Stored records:
┏━━

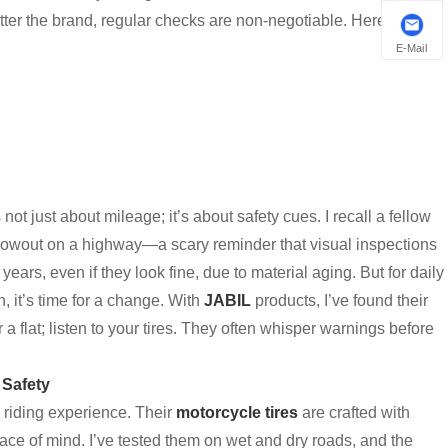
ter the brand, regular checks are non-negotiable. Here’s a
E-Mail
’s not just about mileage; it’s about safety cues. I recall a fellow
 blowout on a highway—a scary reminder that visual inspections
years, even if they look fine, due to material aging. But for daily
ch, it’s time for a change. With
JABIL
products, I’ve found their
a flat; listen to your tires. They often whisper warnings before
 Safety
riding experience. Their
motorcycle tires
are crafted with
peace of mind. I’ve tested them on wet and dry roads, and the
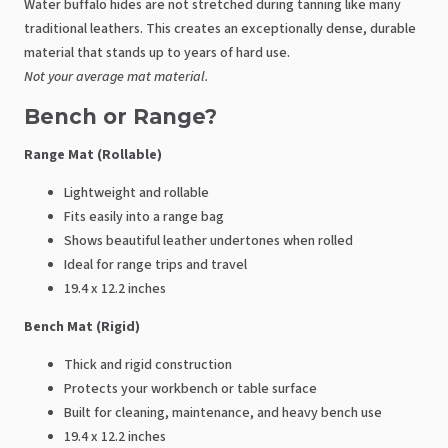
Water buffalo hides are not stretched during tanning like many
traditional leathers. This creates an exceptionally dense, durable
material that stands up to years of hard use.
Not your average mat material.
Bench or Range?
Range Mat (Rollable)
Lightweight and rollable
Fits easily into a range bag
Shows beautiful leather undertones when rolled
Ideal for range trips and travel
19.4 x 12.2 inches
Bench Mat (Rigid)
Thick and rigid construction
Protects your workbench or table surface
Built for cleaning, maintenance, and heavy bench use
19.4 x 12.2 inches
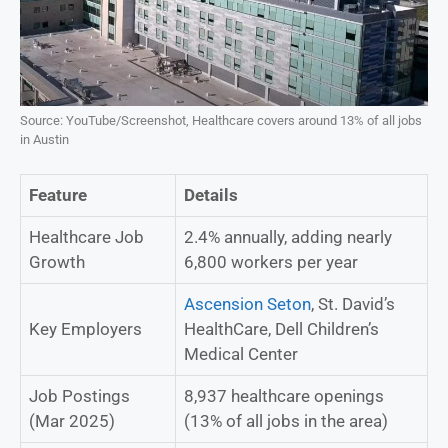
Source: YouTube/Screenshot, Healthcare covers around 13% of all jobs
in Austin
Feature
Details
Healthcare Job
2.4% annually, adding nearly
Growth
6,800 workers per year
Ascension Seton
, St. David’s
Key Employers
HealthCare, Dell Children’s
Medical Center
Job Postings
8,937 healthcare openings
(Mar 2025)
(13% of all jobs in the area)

┗━━

Pictures are to be dropped; the lines from the start of the entries above through the line with "peace of mind." are to be given again verbatim.

(Response below)
ter the brand, regular checks are non-negotiable. Here’s a
E-Mail
’s not just about mileage; it’s about safety cues. I recall a fellow
 blowout on a highway—a scary reminder that visual inspections
years, even if they look fine, due to material aging. But for daily
ch, it’s time for a change. With
JABIL
products, I’ve found their
a flat; listen to your tires. They often whisper warnings before
 Safety
riding experience. Their
motorcycle tires
are crafted with
peace of mind. I’ve tested them on wet and dry roads, and the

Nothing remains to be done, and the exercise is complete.